Mycobacterium bovis, a bacterial zoonotic pathogen responsible for the economically and agriculturally important livestock disease bovine tuberculosis (bTB), infects a broad mammalian host range worldwide. This characteristic has led to bidirectional transmission events between livestock and wildlife species as well as the formation of wildlife reservoirs, impacting the success of bTB control measures. Next Generation Sequencing (NGS) has transformed our ability to understand disease transmission events by tracking variant sites, however the genomic signatures related to host adaptation following spillover, alongside the role of other genomic factors in the M. bovis transmission process are understudied problems. We analyzed publicly available M. bovis datasets collected from 700 hosts across three countries with bTB endemic regions (United Kingdom, United States, and New Zealand) to investigate if genomic regions with high SNP density and/or selective sweep sites play a role in Mycobacterium bovis adaptation to new environments (e.g., at the host-species, geographical, and/or sub-population levels). A simulated M. bovis alignment was created to generate null distributions for defining genomic regions with high SNP counts and regions with selective sweeps evidence. Random Forest (RF) models were used to investigate evolutionary metrics within the genomic regions of interest to determine which genomic processes were the best for classifying M. bovis across ecological scales. We identified in the M. bovis genomes 14 and 132 high SNP density and selective sweep regions, respectively. Selective sweep regions were ranked as the most important in classifying M. bovis across the different scales in all RF models. SNP dense regions were found to have high importance in the badger and cattle specific RF models in classifying badger derived isolates from livestock derived ones. Additionally, the genes detected within these genomic regions harbor various pathogenic functions such as virulence and immunogenicity, membrane structure, host survival, and mycobactin production. The results of this study demonstrate how comparative genomics alongside machine learning approaches are useful to investigate further the nature of M. bovis host-pathogen interactions.
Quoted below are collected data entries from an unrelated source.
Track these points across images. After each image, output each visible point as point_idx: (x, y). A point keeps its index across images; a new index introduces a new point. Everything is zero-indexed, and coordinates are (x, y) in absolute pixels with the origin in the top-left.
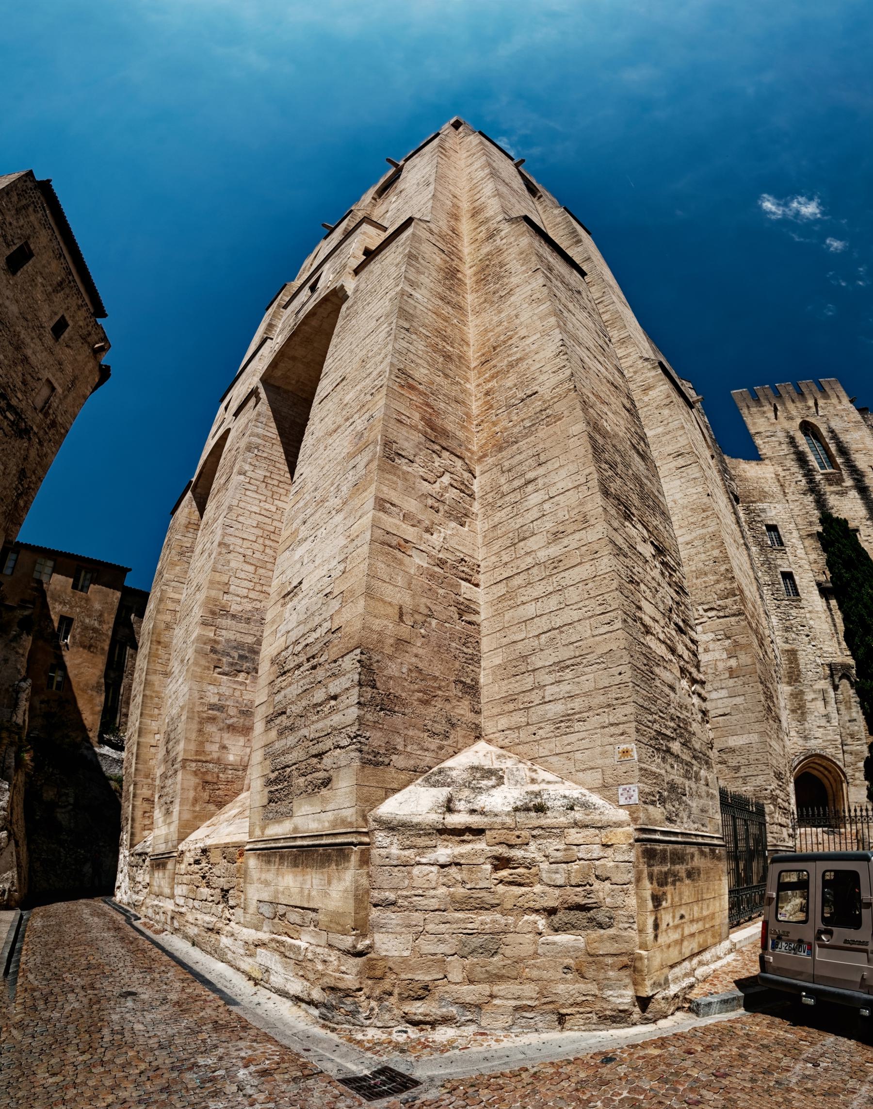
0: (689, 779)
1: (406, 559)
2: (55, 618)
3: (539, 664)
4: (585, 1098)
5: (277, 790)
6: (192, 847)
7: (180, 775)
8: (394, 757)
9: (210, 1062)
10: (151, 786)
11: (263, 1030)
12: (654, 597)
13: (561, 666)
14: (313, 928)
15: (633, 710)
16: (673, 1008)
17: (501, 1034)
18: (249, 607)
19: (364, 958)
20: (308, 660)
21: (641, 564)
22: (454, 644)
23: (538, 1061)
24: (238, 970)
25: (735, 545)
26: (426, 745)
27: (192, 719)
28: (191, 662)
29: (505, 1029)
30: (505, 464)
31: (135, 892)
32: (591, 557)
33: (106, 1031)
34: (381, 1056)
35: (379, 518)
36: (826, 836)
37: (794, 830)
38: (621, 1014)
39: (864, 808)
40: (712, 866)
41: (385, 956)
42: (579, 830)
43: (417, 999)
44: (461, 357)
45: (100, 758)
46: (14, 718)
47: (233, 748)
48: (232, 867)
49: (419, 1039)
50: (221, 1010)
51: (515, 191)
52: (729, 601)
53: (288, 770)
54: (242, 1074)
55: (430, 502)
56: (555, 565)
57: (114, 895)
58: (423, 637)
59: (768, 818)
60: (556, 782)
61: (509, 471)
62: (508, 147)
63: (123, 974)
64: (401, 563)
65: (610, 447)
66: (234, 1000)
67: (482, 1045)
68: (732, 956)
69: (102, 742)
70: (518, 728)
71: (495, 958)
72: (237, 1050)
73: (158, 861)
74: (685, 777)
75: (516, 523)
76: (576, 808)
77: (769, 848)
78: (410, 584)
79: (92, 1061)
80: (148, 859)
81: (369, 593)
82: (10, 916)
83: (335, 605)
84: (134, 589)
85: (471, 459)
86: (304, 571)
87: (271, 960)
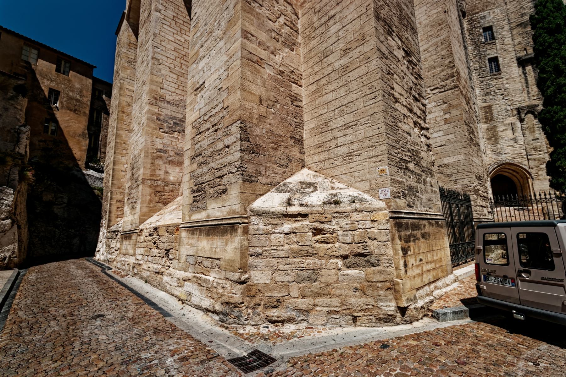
0: (420, 183)
1: (262, 70)
3: (335, 126)
4: (373, 372)
5: (198, 196)
6: (148, 227)
7: (140, 188)
8: (260, 178)
9: (149, 355)
10: (122, 193)
11: (185, 331)
12: (402, 82)
13: (346, 127)
14: (217, 269)
15: (386, 148)
16: (421, 315)
17: (320, 327)
19: (245, 285)
20: (213, 126)
21: (395, 62)
22: (289, 117)
23: (343, 346)
24: (173, 295)
26: (276, 171)
27: (148, 156)
28: (145, 125)
29: (323, 325)
31: (109, 253)
33: (77, 344)
34: (253, 343)
35: (245, 43)
36: (517, 212)
37: (492, 209)
38: (389, 317)
39: (547, 193)
40: (437, 231)
41: (257, 283)
42: (358, 213)
43: (274, 307)
45: (87, 177)
46: (17, 149)
47: (172, 173)
48: (172, 237)
49: (275, 332)
50: (160, 320)
53: (204, 185)
54: (169, 361)
55: (273, 35)
56: (344, 69)
57: (94, 256)
58: (273, 114)
59: (472, 203)
60: (345, 188)
61: (319, 11)
63: (96, 304)
64: (259, 72)
66: (169, 314)
67: (310, 335)
68: (456, 285)
69: (88, 167)
70: (324, 161)
71: (316, 283)
72: (168, 345)
73: (126, 235)
74: (418, 182)
75: (322, 47)
76: (356, 202)
77: (475, 220)
79: (61, 367)
80: (119, 234)
82: (9, 274)
83: (224, 94)
85: (296, 5)
87: (193, 288)
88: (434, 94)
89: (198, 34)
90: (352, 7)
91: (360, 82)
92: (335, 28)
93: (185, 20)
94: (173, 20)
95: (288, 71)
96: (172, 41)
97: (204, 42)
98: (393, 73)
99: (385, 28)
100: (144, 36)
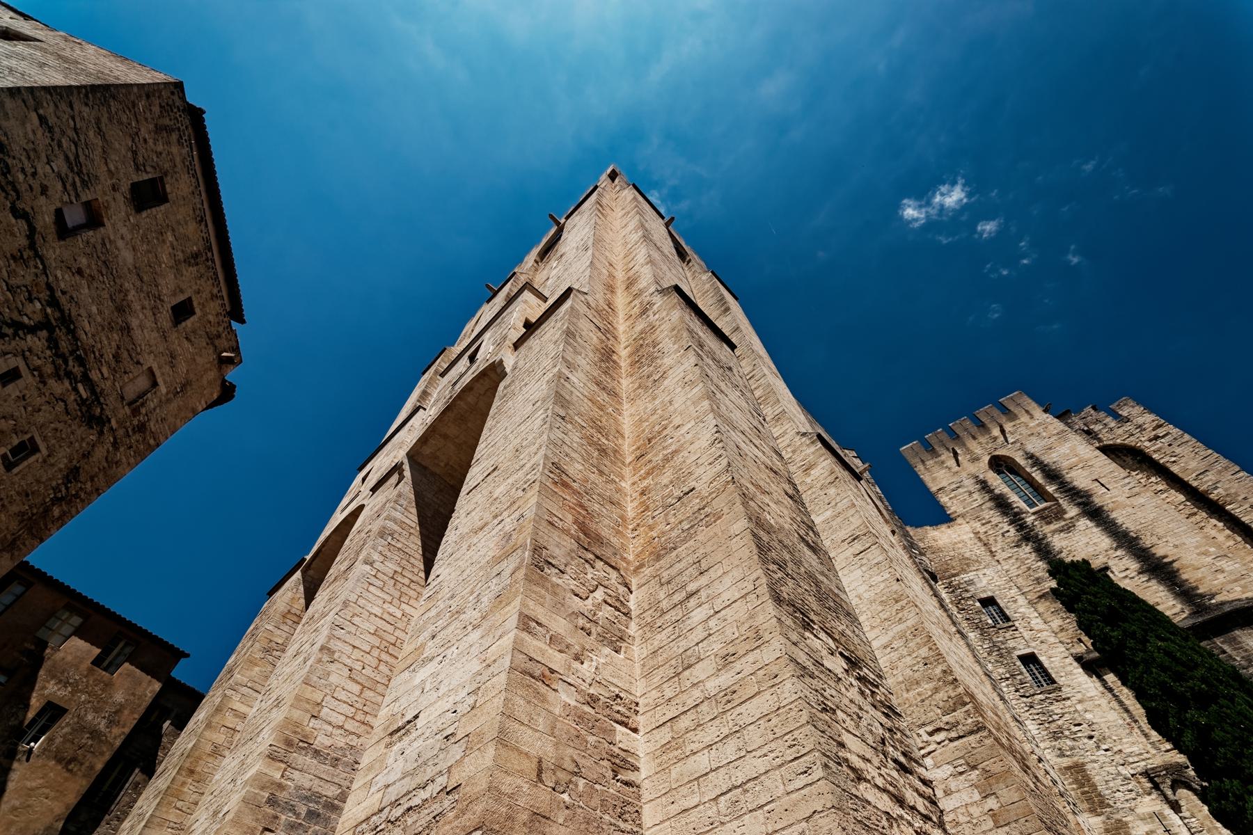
1: (551, 694)
2: (36, 703)
12: (858, 726)
18: (341, 742)
21: (833, 684)
22: (607, 817)
25: (946, 636)
30: (664, 574)
32: (771, 683)
35: (522, 640)
44: (616, 451)
51: (665, 256)
52: (959, 714)
55: (581, 622)
62: (659, 202)
65: (775, 544)
75: (678, 647)
78: (553, 728)
81: (502, 740)
84: (184, 685)
86: (424, 701)
88: (939, 743)
89: (433, 613)
90: (728, 581)
91: (766, 729)
92: (701, 612)
93: (415, 578)
94: (392, 578)
95: (607, 695)
96: (376, 616)
97: (439, 629)
98: (835, 708)
99: (796, 617)
100: (323, 604)
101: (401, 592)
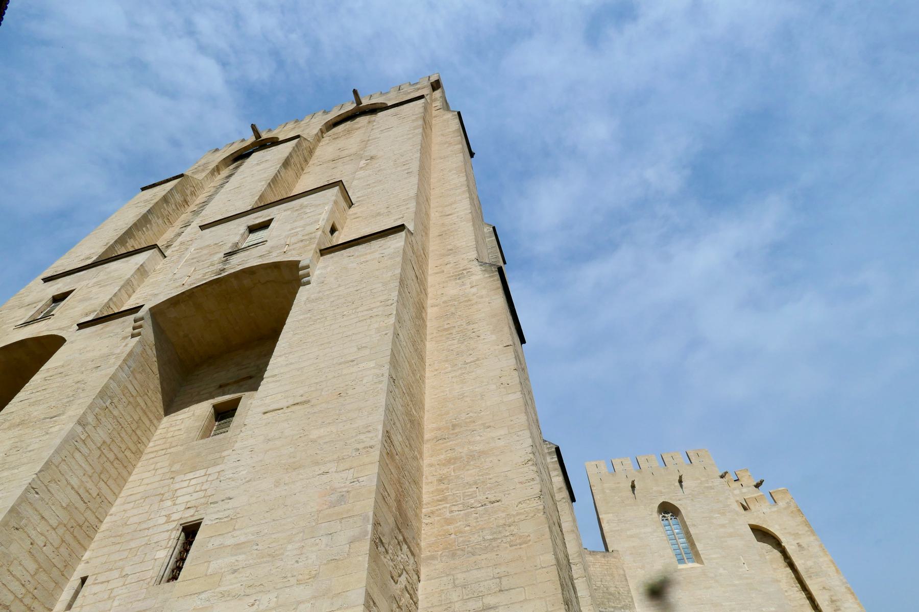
94: (99, 448)
96: (73, 488)
101: (104, 468)
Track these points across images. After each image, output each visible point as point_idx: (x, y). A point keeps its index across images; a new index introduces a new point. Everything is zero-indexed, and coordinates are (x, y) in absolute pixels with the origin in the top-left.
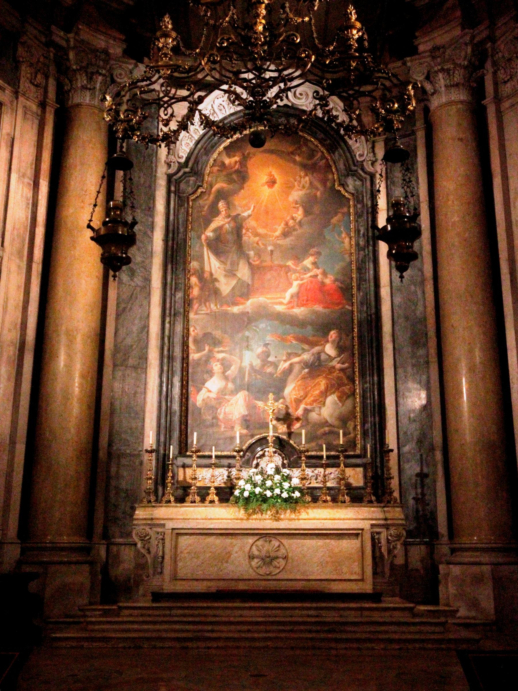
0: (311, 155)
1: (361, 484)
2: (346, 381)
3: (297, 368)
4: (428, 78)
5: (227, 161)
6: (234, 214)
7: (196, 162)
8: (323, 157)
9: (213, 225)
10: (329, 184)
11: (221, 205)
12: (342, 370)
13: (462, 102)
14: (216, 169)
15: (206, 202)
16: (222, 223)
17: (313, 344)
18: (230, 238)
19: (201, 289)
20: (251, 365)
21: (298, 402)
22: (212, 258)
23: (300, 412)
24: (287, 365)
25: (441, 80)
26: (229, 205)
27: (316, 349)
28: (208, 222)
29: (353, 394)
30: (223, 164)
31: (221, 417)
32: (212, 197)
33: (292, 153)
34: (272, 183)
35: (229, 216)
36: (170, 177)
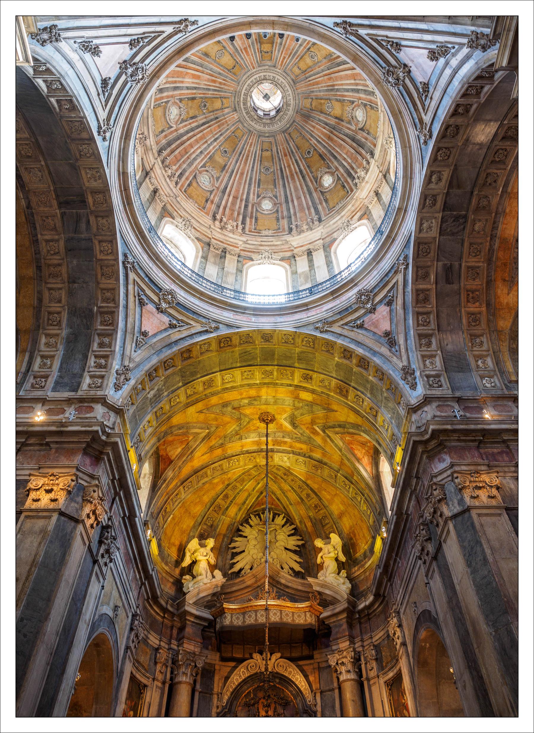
7: (231, 705)
25: (343, 669)
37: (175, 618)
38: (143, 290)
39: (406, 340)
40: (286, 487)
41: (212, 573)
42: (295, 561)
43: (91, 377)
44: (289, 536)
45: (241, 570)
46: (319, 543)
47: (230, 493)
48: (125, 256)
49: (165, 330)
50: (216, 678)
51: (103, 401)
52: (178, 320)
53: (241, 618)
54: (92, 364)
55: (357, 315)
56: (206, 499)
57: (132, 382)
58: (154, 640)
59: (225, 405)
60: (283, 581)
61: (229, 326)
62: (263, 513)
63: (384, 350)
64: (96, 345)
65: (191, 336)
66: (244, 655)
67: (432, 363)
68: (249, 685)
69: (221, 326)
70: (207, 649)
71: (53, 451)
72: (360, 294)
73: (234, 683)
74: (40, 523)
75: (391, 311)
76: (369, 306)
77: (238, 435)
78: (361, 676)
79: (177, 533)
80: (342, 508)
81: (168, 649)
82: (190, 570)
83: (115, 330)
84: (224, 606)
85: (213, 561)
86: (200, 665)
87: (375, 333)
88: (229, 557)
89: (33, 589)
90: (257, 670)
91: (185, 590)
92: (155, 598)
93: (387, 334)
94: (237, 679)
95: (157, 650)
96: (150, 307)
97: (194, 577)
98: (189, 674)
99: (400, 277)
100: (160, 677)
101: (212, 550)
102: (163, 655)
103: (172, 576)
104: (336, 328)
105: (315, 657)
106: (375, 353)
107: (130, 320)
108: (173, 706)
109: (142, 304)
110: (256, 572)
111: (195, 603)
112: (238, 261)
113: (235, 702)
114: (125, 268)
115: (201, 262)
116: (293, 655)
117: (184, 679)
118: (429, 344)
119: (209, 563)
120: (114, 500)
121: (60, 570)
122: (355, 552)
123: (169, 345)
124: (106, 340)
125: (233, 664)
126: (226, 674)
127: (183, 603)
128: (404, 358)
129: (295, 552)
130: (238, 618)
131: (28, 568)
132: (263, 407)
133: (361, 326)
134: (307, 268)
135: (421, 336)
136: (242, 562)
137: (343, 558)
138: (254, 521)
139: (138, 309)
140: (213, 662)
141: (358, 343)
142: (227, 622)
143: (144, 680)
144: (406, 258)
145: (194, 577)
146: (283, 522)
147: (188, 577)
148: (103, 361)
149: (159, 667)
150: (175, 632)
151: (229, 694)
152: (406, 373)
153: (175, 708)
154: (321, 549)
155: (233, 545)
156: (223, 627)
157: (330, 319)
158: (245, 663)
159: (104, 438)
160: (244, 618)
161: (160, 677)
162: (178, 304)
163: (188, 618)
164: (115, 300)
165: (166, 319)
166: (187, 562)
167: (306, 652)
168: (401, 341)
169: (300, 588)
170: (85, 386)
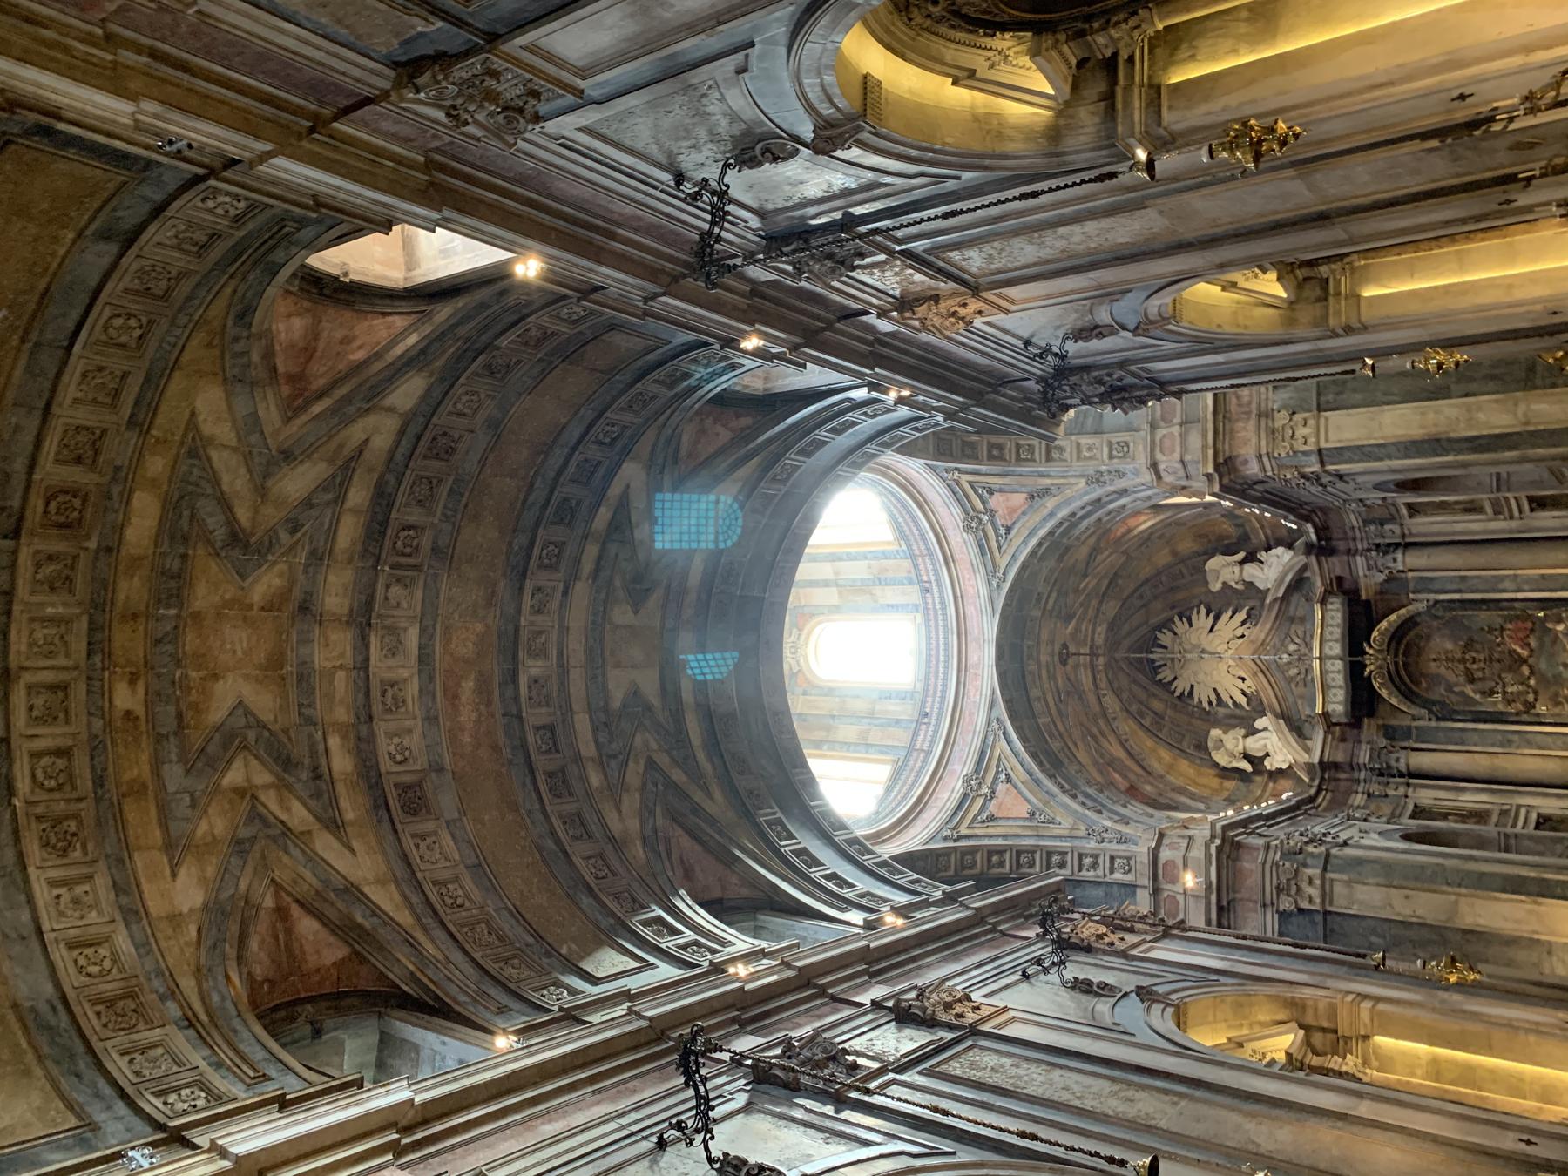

A critical evaluation of Mycobacterium bovis pangenomics, with reference to its utility in outbreak investigation

The increased accessibility of next generation sequencing has allowed enough genomes from a given bacterial species to be sequenced to describe the distribution of genes in the pangenome, without limiting analyses to genes present in reference strains. Although some taxa have thousands of whole genome sequences available on public databases, most genomes were sequenced with short read technology, resulting in incomplete assemblies. Studying pangenomes could lead to important insights into adaptation, pathogenicity, or molecular epidemiology, however given the known information loss inherent in analyzing contig-level assemblies, these inferences may be biased or inaccurate. In this study we describe the pangenome of a clonally evolving pathogen, Mycobacterium bovis , and examine the utility of gene content variation in M. bovis outbreak investigation. We constructed the M. bovis pangenome using 1463 de novo assembled genomes. We tested the assumption of strict clonal evolution by studying evidence of recombination in core genes and analyzing the distribution of accessory genes among core monophyletic groups. To determine if gene content variation could be utilized in outbreak investigation, we carefully examined accessory genes detected in a well described M. bovis outbreak in Minnesota. We found significant errors in accessory gene classification. After accounting for these errors, we show that M. bovis has a much smaller accessory genome than previously described and provide evidence supporting ongoing clonal evolution and a closed pangenome, with little gene content variation generated over outbreaks. We also identified frameshift mutations in multiple genes, including a mutation in glpK , which has recently been associated with antibiotic tolerance in Mycobacterium tuberculosis . A pangenomic approach enables a more comprehensive analysis of genome dynamics than is possible with reference-based approaches; however, without critical evaluation of accessory gene content, inferences of transmission patterns employing these loci could be misguided.